→ Requirement: Set down all of the lines below exactly as they are given.

→ Records:
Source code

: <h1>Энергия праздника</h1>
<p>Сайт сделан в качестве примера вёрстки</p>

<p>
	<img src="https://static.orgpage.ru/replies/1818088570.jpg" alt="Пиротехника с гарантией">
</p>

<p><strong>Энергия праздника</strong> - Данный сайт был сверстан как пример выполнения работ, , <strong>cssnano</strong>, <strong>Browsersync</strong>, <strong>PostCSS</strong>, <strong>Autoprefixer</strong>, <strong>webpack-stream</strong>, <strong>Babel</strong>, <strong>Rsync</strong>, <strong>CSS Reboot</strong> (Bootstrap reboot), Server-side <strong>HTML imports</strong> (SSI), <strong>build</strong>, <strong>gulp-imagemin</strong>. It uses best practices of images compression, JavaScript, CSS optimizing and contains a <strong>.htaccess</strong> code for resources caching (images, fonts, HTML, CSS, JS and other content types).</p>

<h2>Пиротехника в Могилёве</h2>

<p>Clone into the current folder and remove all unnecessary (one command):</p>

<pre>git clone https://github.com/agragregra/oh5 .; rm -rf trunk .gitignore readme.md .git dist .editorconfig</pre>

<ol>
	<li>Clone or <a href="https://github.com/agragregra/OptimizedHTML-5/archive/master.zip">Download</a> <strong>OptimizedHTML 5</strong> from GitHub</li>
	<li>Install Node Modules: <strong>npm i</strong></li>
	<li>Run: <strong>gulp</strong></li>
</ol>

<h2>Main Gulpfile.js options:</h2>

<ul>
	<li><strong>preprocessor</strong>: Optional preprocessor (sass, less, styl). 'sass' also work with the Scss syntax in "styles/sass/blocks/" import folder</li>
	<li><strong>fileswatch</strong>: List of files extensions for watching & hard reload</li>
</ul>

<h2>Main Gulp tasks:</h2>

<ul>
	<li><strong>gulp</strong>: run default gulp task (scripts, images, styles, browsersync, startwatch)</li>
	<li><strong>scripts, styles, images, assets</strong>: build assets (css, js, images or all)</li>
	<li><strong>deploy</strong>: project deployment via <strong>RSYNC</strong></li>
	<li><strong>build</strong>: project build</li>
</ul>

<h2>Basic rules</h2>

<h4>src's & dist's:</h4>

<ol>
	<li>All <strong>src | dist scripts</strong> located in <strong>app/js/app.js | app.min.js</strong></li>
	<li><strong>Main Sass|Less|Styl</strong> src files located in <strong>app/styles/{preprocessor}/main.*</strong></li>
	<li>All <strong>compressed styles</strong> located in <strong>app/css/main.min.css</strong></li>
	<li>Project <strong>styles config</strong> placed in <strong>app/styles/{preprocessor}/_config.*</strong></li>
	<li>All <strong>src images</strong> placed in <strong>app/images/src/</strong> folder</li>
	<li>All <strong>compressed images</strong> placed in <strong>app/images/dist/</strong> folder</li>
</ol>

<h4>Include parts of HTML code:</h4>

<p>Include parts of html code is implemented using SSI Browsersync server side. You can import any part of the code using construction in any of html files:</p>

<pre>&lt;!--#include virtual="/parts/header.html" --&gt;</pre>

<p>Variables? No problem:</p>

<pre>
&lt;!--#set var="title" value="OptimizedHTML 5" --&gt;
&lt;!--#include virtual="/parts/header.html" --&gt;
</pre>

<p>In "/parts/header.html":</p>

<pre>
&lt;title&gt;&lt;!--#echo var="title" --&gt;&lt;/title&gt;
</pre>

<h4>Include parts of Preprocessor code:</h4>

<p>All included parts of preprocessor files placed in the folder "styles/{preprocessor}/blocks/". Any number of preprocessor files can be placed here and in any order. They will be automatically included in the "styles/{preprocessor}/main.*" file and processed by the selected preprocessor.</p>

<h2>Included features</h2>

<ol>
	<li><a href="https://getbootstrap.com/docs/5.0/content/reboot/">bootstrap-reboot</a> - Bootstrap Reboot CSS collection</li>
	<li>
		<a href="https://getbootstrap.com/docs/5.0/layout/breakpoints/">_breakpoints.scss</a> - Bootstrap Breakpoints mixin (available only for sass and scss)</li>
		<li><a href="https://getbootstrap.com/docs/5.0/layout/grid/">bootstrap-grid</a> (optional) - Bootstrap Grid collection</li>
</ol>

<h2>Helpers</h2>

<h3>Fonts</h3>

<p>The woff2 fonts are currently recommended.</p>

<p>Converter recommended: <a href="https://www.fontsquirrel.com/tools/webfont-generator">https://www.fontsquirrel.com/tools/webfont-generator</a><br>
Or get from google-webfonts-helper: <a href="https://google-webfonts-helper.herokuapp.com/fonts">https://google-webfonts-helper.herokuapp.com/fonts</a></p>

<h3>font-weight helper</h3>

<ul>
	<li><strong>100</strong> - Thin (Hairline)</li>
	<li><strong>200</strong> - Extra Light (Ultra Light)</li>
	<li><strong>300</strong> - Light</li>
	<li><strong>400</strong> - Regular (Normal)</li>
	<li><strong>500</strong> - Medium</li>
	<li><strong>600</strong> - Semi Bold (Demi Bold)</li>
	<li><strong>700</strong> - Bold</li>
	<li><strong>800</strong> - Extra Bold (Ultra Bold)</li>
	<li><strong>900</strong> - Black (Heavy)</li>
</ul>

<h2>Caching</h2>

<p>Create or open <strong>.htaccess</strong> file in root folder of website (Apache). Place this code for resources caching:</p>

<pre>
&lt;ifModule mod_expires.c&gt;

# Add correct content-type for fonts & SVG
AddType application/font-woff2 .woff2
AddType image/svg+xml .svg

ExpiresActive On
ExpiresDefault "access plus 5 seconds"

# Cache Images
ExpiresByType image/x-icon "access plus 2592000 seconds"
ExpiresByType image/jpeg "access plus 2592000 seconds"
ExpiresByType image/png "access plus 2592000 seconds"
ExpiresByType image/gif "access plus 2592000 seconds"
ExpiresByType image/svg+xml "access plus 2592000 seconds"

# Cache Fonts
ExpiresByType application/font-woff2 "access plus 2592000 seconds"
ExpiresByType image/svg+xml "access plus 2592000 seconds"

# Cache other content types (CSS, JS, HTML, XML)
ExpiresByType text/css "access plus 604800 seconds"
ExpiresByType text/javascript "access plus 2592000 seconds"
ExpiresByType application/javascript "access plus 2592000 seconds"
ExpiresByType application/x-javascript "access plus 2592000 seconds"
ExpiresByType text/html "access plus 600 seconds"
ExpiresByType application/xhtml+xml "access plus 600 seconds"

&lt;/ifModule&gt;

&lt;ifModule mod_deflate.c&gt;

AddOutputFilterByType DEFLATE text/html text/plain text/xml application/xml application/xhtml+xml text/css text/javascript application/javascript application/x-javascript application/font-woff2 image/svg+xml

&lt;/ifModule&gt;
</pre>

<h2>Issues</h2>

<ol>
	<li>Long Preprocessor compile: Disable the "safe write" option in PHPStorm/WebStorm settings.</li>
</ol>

→ Task result:
Source code

: <h1>Энергия праздника</h1>
<p>Сайт сделан в качестве примера вёрстки</p>

<p>
	<img src="https://static.orgpage.ru/replies/1818088570.jpg" alt="Пиротехника с гарантией">
</p>

<p><strong>Энергия праздника</strong> - Данный сайт был сверстан как пример выполнения работ, , <strong>cssnano</strong>, <strong>Browsersync</strong>, <strong>PostCSS</strong>, <strong>Autoprefixer</strong>, <strong>webpack-stream</strong>, <strong>Babel</strong>, <strong>Rsync</strong>, <strong>CSS Reboot</strong> (Bootstrap reboot), Server-side <strong>HTML imports</strong> (SSI), <strong>build</strong>, <strong>gulp-imagemin</strong>. It uses best practices of images compression, JavaScript, CSS optimizing and contains a <strong>.htaccess</strong> code for resources caching (images, fonts, HTML, CSS, JS and other content types).</p>

<h2>Пиротехника в Могилёве</h2>

<p>Clone into the current folder and remove all unnecessary (one command):</p>

<pre>git clone https://github.com/agragregra/oh5 .; rm -rf trunk .gitignore readme.md .git dist .editorconfig</pre>

<ol>
	<li>Clone or <a href="https://github.com/agragregra/OptimizedHTML-5/archive/master.zip">Download</a> <strong>OptimizedHTML 5</strong> from GitHub</li>
	<li>Install Node Modules: <strong>npm i</strong></li>
	<li>Run: <strong>gulp</strong></li>
</ol>

<h2>Main Gulpfile.js options:</h2>

<ul>
	<li><strong>preprocessor</strong>: Optional preprocessor (sass, less, styl). 'sass' also work with the Scss syntax in "styles/sass/blocks/" import folder</li>
	<li><strong>fileswatch</strong>: List of files extensions for watching & hard reload</li>
</ul>

<h2>Main Gulp tasks:</h2>

<ul>
	<li><strong>gulp</strong>: run default gulp task (scripts, images, styles, browsersync, startwatch)</li>
	<li><strong>scripts, styles, images, assets</strong>: build assets (css, js, images or all)</li>
	<li><strong>deploy</strong>: project deployment via <strong>RSYNC</strong></li>
	<li><strong>build</strong>: project build</li>
</ul>

<h2>Basic rules</h2>

<h4>src's & dist's:</h4>

<ol>
	<li>All <strong>src | dist scripts</strong> located in <strong>app/js/app.js | app.min.js</strong></li>
	<li><strong>Main Sass|Less|Styl</strong> src files located in <strong>app/styles/{preprocessor}/main.*</strong></li>
	<li>All <strong>compressed styles</strong> located in <strong>app/css/main.min.css</strong></li>
	<li>Project <strong>styles config</strong> placed in <strong>app/styles/{preprocessor}/_config.*</strong></li>
	<li>All <strong>src images</strong> placed in <strong>app/images/src/</strong> folder</li>
	<li>All <strong>compressed images</strong> placed in <strong>app/images/dist/</strong> folder</li>
</ol>

<h4>Include parts of HTML code:</h4>

<p>Include parts of html code is implemented using SSI Browsersync server side. You can import any part of the code using construction in any of html files:</p>

<pre>&lt;!--#include virtual="/parts/header.html" --&gt;</pre>

<p>Variables? No problem:</p>

<pre>
&lt;!--#set var="title" value="OptimizedHTML 5" --&gt;
&lt;!--#include virtual="/parts/header.html" --&gt;
</pre>

<p>In "/parts/header.html":</p>

<pre>
&lt;title&gt;&lt;!--#echo var="title" --&gt;&lt;/title&gt;
</pre>

<h4>Include parts of Preprocessor code:</h4>

<p>All included parts of preprocessor files placed in the folder "styles/{preprocessor}/blocks/". Any number of preprocessor files can be placed here and in any order. They will be automatically included in the "styles/{preprocessor}/main.*" file and processed by the selected preprocessor.</p>

<h2>Included features</h2>

<ol>
	<li><a href="https://getbootstrap.com/docs/5.0/content/reboot/">bootstrap-reboot</a> - Bootstrap Reboot CSS collection</li>
	<li>
		<a href="https://getbootstrap.com/docs/5.0/layout/breakpoints/">_breakpoints.scss</a> - Bootstrap Breakpoints mixin (available only for sass and scss)</li>
		<li><a href="https://getbootstrap.com/docs/5.0/layout/grid/">bootstrap-grid</a> (optional) - Bootstrap Grid collection</li>
</ol>

<h2>Helpers</h2>

<h3>Fonts</h3>

<p>The woff2 fonts are currently recommended.</p>

<p>Converter recommended: <a href="https://www.fontsquirrel.com/tools/webfont-generator">https://www.fontsquirrel.com/tools/webfont-generator</a><br>
Or get from google-webfonts-helper: <a href="https://google-webfonts-helper.herokuapp.com/fonts">https://google-webfonts-helper.herokuapp.com/fonts</a></p>

<h3>font-weight helper</h3>

<ul>
	<li><strong>100</strong> - Thin (Hairline)</li>
	<li><strong>200</strong> - Extra Light (Ultra Light)</li>
	<li><strong>300</strong> - Light</li>
	<li><strong>400</strong> - Regular (Normal)</li>
	<li><strong>500</strong> - Medium</li>
	<li><strong>600</strong> - Semi Bold (Demi Bold)</li>
	<li><strong>700</strong> - Bold</li>
	<li><strong>800</strong> - Extra Bold (Ultra Bold)</li>
	<li><strong>900</strong> - Black (Heavy)</li>
</ul>

<h2>Caching</h2>

<p>Create or open <strong>.htaccess</strong> file in root folder of website (Apache). Place this code for resources caching:</p>

<pre>
&lt;ifModule mod_expires.c&gt;

# Add correct content-type for fonts & SVG
AddType application/font-woff2 .woff2
AddType image/svg+xml .svg

ExpiresActive On
ExpiresDefault "access plus 5 seconds"

# Cache Images
ExpiresByType image/x-icon "access plus 2592000 seconds"
ExpiresByType image/jpeg "access plus 2592000 seconds"
ExpiresByType image/png "access plus 2592000 seconds"
ExpiresByType image/gif "access plus 2592000 seconds"
ExpiresByType image/svg+xml "access plus 2592000 seconds"

# Cache Fonts
ExpiresByType application/font-woff2 "access plus 2592000 seconds"
ExpiresByType image/svg+xml "access plus 2592000 seconds"

# Cache other content types (CSS, JS, HTML, XML)
ExpiresByType text/css "access plus 604800 seconds"
ExpiresByType text/javascript "access plus 2592000 seconds"
ExpiresByType application/javascript "access plus 2592000 seconds"
ExpiresByType application/x-javascript "access plus 2592000 seconds"
ExpiresByType text/html "access plus 600 seconds"
ExpiresByType application/xhtml+xml "access plus 600 seconds"

&lt;/ifModule&gt;

&lt;ifModule mod_deflate.c&gt;

AddOutputFilterByType DEFLATE text/html text/plain text/xml application/xml application/xhtml+xml text/css text/javascript application/javascript application/x-javascript application/font-woff2 image/svg+xml

&lt;/ifModule&gt;
</pre>

<h2>Issues</h2>

<ol>
	<li>Long Preprocessor compile: Disable the "safe write" option in PHPStorm/WebStorm settings.</li>
</ol>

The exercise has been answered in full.